Cet enfant est un gagné-pain. Il est responsable des fois dans ses couches de permettre l’apitoiement des passants et les entrées monétaires de ses parents. Le parent employeur est sans pitié, il lui appartient, il l’a mis au monde sans oublier que le discours de religiosité culturelle fait de l ‘enfant l’éternel redevable. Un discours sorti de son contexte certes, mais qui marche. Bien sûr, du moment que personne ne vient le bousculer et lui demander des comptes sur le travail d’un enfant de six ans, qui doit jouer avec d’autres copains de son âge et profiter de cette belle période de la vie que l’on nomme enfance, sans trop savoir que c‘est là l’unique richesse dont dispose un homme. Bien sûr que cet adulte ne comprend même pas qu’un enfant doit être épargné et protégé, et que le fait de le faire plier sous un cageot de pomme de terre, ou un pneu à réparer, est un traumatisme à vie.

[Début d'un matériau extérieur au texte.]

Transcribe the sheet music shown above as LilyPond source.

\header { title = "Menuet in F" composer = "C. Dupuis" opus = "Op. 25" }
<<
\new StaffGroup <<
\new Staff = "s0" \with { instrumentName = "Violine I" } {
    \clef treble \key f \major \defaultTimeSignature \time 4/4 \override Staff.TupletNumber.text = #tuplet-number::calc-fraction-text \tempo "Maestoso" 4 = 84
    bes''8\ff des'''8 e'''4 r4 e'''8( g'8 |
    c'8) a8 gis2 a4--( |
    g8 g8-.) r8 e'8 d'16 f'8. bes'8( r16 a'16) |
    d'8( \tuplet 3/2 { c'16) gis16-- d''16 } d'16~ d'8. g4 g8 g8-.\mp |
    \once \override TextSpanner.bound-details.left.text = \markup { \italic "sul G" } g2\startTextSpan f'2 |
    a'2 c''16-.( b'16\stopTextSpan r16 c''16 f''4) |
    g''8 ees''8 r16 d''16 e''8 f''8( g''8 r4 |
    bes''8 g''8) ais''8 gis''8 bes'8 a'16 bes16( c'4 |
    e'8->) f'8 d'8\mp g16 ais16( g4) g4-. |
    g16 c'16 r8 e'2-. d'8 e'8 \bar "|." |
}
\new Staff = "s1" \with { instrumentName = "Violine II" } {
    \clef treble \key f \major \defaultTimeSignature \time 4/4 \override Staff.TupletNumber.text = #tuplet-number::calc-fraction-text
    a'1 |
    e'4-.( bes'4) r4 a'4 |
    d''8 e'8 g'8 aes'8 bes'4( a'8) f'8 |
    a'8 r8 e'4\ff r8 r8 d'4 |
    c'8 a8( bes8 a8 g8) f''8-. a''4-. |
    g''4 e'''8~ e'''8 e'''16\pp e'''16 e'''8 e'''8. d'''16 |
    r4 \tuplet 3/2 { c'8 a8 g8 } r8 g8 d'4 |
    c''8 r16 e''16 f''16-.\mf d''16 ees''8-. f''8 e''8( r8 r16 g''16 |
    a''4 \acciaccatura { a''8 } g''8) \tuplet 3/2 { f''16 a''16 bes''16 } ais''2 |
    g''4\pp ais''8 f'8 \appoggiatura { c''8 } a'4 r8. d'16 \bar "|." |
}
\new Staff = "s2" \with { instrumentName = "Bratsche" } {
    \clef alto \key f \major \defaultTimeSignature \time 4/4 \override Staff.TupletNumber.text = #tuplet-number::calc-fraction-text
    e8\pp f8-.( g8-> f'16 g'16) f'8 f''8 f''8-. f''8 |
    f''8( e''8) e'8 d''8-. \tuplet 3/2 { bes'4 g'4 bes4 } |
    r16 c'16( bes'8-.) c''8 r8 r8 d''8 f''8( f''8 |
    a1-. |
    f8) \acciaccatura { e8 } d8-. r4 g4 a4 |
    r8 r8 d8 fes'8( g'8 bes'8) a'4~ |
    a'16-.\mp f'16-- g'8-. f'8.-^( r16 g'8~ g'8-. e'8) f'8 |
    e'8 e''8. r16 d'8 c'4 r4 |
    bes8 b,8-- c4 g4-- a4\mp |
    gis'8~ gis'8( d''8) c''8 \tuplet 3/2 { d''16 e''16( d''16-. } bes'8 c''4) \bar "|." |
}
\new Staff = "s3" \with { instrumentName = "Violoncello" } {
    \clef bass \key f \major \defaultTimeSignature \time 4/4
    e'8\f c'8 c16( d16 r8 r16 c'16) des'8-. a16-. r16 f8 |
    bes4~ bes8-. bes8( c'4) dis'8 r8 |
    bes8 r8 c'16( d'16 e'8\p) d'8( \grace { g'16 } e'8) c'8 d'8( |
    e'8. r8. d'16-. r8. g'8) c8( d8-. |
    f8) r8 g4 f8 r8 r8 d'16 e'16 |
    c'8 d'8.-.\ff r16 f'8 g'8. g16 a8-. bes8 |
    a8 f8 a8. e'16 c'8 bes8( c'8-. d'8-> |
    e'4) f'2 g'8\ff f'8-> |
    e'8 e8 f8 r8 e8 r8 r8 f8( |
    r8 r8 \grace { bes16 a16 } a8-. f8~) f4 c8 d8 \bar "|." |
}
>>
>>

Encore cette exploitation du cageot de pommes de terre est louable diraient certains parents, car eux au moins, ne prostituent pas leurs enfants. Car d’autres mères en manque de ressources aiment à voir pousser en belle plante une jeune fille de 14 ans et la voient déjà sur les podiums du Middle East en peau de chagrin émaciée et souriante permettant la belle vie à toute la famille et sa propulsion dans des quartiers de standing moyen et qui sait, avec un bon cheikh-mouton (surnom populaire d’un cheikh riche dans l’argot marocain) à la clé. Alors où sont tous les slogans à la marocaine sur la protection des enfants ? Il suffit de faire un tour dans la ville, quartier par quartier, pour voir à quel point on se fiche de l’enfance. Les politiciens peuvent entonner la chansonnette sur les droits des enfants, rien n’y fait.
Les ONG peuvent monter au créneau. C’est toujours pareil, des centaines de milliers de mômes sont livrés à la loi de l’argent. Le pire est que le Maroc est en phase de produire en série des adultes-nés, avec impasse totale sur l’enfance, portant en eux une colère inexpliquée qui peut un jour s’avérer très dangereuse. Dangereuse en effet, l’enfant stoppe sa maturité au déclenchement du traumatisme et développe un adulte immature, impulsif, colérique, drogué, criminel … mais qui vous pleure dans les bras son enfance à vous fendre le cœur. La discordance est de taille.
Mais sa souffrance appelle la souffrance de l’autre et on reproduit inlassablement générationnellement celle-ci, car si j’y ai survécu c’est la bonne recette pour grandir. La fosse à purin est grande ouverte mais tant qu’elle est reste à la porte je ne m’en formalise pas. Les valeurs de citoyenneté, d’engagement social et de responsabilité collective sont certainement sur le papier mais comme pour beaucoup d ’autres choses importantes la communication et le papier suffisent, le changement et les résultats importent peu.